■ **WHAT THIS TASK INVOLVES**: Make an exact copy of the lines starting at the top of the listing below and ending at the line that contains "2. **同余理论**：在密码学和模运算中广泛应用", inclusive.

■ **THE RECORDS**:

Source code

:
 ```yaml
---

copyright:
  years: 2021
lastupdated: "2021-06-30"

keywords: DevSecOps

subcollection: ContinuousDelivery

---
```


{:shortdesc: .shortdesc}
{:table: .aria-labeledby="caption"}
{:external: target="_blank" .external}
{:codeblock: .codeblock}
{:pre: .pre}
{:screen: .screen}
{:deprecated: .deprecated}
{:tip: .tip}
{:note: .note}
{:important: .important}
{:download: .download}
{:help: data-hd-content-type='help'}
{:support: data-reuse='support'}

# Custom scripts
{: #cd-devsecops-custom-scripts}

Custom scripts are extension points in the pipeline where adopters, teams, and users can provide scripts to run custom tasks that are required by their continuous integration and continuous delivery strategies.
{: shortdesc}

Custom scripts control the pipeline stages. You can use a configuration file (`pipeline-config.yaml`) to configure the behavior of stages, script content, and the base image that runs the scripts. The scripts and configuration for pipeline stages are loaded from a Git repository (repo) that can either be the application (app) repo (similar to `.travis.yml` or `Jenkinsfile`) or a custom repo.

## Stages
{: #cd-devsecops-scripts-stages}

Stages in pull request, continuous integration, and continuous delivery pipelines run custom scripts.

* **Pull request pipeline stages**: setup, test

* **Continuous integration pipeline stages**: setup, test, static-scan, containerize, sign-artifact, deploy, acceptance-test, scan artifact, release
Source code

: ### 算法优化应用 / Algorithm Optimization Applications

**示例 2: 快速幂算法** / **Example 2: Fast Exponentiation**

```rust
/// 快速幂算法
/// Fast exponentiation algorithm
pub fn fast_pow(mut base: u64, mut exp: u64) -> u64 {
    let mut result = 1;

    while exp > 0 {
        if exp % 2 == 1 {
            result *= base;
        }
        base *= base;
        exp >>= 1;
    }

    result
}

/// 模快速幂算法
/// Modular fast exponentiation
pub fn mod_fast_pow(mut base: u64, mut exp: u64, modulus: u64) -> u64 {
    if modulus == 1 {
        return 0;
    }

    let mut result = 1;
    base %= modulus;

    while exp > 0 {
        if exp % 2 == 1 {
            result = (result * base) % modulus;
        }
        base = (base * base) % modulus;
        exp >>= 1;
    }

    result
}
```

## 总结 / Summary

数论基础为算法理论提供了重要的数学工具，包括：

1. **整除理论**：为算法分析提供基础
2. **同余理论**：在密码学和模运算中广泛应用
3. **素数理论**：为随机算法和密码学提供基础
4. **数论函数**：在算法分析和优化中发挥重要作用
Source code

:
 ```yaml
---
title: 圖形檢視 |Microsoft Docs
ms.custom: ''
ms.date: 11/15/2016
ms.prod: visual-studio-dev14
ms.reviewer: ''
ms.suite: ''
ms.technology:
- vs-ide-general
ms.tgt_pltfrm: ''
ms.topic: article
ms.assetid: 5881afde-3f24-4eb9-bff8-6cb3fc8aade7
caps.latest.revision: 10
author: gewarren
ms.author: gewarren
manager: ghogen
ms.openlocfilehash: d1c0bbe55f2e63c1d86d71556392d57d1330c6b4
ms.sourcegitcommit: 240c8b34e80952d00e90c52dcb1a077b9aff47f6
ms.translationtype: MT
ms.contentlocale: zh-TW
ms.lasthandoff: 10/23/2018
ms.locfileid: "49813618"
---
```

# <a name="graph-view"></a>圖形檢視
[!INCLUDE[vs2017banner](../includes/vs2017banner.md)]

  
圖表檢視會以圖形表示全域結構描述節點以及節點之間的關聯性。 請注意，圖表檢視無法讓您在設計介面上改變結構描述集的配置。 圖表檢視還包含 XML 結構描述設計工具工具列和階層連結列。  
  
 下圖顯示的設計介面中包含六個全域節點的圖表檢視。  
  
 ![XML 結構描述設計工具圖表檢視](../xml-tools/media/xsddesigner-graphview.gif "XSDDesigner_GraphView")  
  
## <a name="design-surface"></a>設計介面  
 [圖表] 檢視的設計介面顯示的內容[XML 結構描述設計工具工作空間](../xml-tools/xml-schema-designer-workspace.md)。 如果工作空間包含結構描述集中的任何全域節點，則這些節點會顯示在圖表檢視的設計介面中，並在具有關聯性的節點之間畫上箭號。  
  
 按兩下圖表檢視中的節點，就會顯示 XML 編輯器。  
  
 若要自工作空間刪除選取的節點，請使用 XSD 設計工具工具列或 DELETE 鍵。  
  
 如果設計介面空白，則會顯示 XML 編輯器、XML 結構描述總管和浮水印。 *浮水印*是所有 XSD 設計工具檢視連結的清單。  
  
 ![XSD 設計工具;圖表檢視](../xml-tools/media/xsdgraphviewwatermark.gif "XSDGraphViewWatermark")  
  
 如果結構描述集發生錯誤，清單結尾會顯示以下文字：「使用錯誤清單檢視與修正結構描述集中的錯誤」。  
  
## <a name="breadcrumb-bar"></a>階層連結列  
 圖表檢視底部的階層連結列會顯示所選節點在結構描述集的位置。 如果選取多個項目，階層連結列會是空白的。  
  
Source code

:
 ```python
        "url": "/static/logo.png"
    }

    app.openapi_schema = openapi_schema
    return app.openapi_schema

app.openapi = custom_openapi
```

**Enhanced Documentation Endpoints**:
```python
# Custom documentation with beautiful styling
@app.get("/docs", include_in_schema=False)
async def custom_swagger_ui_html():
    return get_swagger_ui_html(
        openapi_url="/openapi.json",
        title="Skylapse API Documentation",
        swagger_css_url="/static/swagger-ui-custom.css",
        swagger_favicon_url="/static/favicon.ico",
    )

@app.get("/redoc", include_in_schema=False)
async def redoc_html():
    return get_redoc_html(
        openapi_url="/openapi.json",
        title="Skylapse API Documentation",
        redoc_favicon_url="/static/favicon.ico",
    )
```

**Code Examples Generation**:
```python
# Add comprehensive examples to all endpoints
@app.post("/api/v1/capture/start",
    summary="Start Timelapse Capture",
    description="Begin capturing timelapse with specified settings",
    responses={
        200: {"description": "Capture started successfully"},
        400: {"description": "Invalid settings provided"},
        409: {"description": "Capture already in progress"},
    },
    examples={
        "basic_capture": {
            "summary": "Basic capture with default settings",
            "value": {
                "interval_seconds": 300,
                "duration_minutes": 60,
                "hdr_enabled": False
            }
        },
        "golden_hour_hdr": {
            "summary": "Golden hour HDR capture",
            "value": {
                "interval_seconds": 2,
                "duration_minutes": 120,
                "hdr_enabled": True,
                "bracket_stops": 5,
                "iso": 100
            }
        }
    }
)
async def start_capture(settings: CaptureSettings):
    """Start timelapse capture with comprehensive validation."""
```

■ **FINAL ANSWER**:
Source code

:
 ```yaml
---

copyright:
  years: 2021
lastupdated: "2021-06-30"

keywords: DevSecOps

subcollection: ContinuousDelivery

---
```


{:shortdesc: .shortdesc}
{:table: .aria-labeledby="caption"}
{:external: target="_blank" .external}
{:codeblock: .codeblock}
{:pre: .pre}
{:screen: .screen}
{:deprecated: .deprecated}
{:tip: .tip}
{:note: .note}
{:important: .important}
{:download: .download}
{:help: data-hd-content-type='help'}
{:support: data-reuse='support'}

# Custom scripts
{: #cd-devsecops-custom-scripts}

Custom scripts are extension points in the pipeline where adopters, teams, and users can provide scripts to run custom tasks that are required by their continuous integration and continuous delivery strategies.
{: shortdesc}

Custom scripts control the pipeline stages. You can use a configuration file (`pipeline-config.yaml`) to configure the behavior of stages, script content, and the base image that runs the scripts. The scripts and configuration for pipeline stages are loaded from a Git repository (repo) that can either be the application (app) repo (similar to `.travis.yml` or `Jenkinsfile`) or a custom repo.

## Stages
{: #cd-devsecops-scripts-stages}

Stages in pull request, continuous integration, and continuous delivery pipelines run custom scripts.

* **Pull request pipeline stages**: setup, test

* **Continuous integration pipeline stages**: setup, test, static-scan, containerize, sign-artifact, deploy, acceptance-test, scan artifact, release
Source code

: ### 算法优化应用 / Algorithm Optimization Applications

**示例 2: 快速幂算法** / **Example 2: Fast Exponentiation**

```rust
/// 快速幂算法
/// Fast exponentiation algorithm
pub fn fast_pow(mut base: u64, mut exp: u64) -> u64 {
    let mut result = 1;

    while exp > 0 {
        if exp % 2 == 1 {
            result *= base;
        }
        base *= base;
        exp >>= 1;
    }

    result
}

/// 模快速幂算法
/// Modular fast exponentiation
pub fn mod_fast_pow(mut base: u64, mut exp: u64, modulus: u64) -> u64 {
    if modulus == 1 {
        return 0;
    }

    let mut result = 1;
    base %= modulus;

    while exp > 0 {
        if exp % 2 == 1 {
            result = (result * base) % modulus;
        }
        base = (base * base) % modulus;
        exp >>= 1;
    }

    result
}
```

## 总结 / Summary

数论基础为算法理论提供了重要的数学工具，包括：

1. **整除理论**：为算法分析提供基础
2. **同余理论**：在密码学和模运算中广泛应用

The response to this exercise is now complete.